* TEXT PASSAGE:
+++++

# Black lombardy platter



## Twig Man (Aug 22, 2012)

This is some black lombardy popalar I recieved from James . I made a platter for my wife. This was my first attempt at a platter. I hope she likes it.


----------



## davduckman2010 (Aug 22, 2012)

beutiful peice of wood there twig . cant wait to see it done she will love it duckman:


----------



## Kevin (Aug 22, 2012)

Nice job there John. If the missus don't like it let me know I'll give it to mine - I bet she'd love it (I know yours will too).


----------



## txpaulie (Aug 23, 2012)

Lovely bit of carving work!

Did you use a router for that..?

p


----------



## Twig Man (Aug 23, 2012)

+++++

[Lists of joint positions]
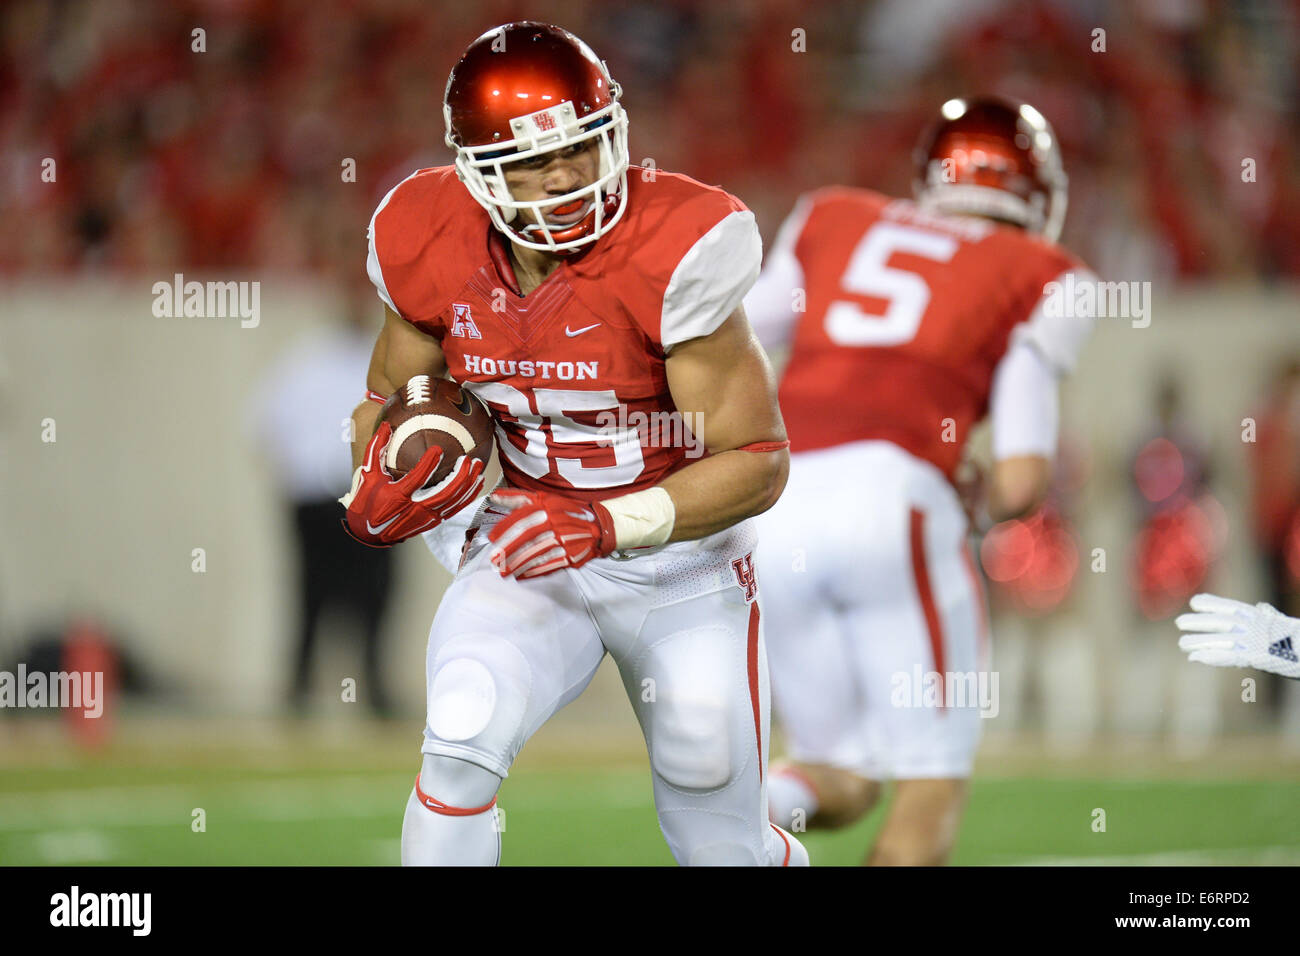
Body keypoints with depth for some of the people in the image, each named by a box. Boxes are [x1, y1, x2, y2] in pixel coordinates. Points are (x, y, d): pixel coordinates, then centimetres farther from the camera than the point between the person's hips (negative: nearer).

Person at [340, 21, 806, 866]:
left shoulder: (671, 253, -24)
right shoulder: (433, 249, -11)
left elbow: (755, 461, -21)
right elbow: (394, 393, 11)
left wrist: (605, 525, -32)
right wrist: (376, 490, -11)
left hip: (680, 563, -2)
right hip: (529, 548, 2)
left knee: (727, 851, 9)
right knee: (462, 744, -26)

+++++

* WHAT THE EXERCISE ASKS: Could you extend the forum thread about the black lombardy platter, picking up right after its last line? The entries aren't needed here.

* RESPONSE FOR THIS EXERCISE:
I used an angle grinder and a dremmel tool to make this piece. And I recieved this wood from James the horse trader. Sorry for the mistake:dash2:


----------



## JMC (Aug 23, 2012)

Beautiful piece. Oysters on the half shell would go really well with it.


----------



## Twig Man (Aug 23, 2012)

Folks if yall can get some of this wood jump on it. The pics really dont do it justice. I think james may have some left


----------



## JMC (Aug 23, 2012)

Thanks for the mention and yes I do. After seeing how nice it looks I'll be posting some more of it pretty quick.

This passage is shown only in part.